Dataset Read is slow

PaulVL · Post by **PaulVL** » Fri Mar 07, 2014 9:02 am

What OS are you using?
try creating a new subdirectory under your regular resource disk path and defining it in your APT file as your resource disk location. copy the dataset into that path (orchadmin cp command).

thompsonp · Post by **thompsonp** » Fri Mar 07, 2014 9:31 am

When you followed Ray's suggestion how long did the job take to read the 1GB dataset?

A few things to consider in your investigation in no particular order:
Do any other jobs that read or write large datasets suffer from poor performance?
Is there any partitioning or sorting going on?
Are you able to monitor the box and then run this job (preferably with nothing else running at the same time)? Doing so should allow you or the system admin to determine if the job is i/o bound.

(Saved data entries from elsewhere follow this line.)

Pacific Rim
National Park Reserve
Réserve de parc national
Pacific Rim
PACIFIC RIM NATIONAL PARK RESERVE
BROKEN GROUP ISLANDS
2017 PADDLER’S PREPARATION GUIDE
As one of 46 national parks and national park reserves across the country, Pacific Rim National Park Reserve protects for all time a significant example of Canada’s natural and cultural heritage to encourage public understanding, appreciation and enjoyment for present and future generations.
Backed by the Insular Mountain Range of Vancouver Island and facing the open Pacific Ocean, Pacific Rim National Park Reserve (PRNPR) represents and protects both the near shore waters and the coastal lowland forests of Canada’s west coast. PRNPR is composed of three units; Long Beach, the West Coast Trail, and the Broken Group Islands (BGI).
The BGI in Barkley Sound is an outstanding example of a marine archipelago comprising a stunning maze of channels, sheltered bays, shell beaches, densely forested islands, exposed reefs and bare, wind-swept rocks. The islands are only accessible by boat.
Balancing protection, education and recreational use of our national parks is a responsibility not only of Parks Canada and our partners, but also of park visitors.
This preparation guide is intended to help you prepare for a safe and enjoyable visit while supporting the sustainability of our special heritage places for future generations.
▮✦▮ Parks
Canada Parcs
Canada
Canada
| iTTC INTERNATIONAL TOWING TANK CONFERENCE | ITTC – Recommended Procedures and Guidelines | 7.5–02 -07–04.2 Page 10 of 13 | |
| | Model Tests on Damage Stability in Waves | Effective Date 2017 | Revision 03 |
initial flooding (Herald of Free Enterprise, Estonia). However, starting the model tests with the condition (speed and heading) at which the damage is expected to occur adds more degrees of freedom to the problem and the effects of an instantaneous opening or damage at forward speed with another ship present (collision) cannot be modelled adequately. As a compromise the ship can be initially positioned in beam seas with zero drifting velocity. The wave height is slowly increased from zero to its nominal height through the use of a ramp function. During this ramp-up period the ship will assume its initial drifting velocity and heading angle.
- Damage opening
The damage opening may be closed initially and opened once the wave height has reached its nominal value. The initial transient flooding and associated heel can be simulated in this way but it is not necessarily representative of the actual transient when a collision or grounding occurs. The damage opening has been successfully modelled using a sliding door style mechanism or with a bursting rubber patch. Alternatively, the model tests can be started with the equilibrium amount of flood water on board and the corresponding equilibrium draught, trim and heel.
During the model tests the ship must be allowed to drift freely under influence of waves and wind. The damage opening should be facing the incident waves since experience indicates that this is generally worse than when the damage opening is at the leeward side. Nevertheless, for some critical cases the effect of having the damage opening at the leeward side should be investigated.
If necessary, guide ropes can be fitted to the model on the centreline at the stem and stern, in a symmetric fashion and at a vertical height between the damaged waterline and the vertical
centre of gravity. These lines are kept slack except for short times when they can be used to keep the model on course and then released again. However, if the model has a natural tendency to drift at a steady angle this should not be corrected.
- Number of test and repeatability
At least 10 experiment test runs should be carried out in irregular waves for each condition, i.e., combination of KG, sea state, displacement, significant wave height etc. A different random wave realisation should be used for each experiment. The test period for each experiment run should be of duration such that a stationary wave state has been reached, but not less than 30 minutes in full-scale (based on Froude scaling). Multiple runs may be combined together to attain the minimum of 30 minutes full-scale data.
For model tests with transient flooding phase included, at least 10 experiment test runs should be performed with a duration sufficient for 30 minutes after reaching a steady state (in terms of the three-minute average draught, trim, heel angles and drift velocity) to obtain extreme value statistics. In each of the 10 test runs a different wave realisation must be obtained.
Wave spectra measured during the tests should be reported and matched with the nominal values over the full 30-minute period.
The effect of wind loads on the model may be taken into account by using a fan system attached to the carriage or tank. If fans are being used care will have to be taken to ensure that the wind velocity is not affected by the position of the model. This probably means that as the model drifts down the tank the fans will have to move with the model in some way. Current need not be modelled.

1GB in around 8 minutes is very slow at about 2MB a second.
Can you exclude DataStage and test performance copying a large file around the system?
Are all 4 nodes writing to the same disk?
Are these disk(s) local or is DataStage going across a network - is there a network problem (dropped packets for example - seen that before with a faulty switch)?
Are the disks and controller looking healthy.

rohitagarwal15 · Post by **rohitagarwal15** » Wed Mar 12, 2014 5:33 am

Is this Dataset problem is with this particular Dataset or is this is for all other Datasets too ?
If this is the problem for all the datasets then probably you can check with your storage or unix team about the mount points on which datasets description file is getting created.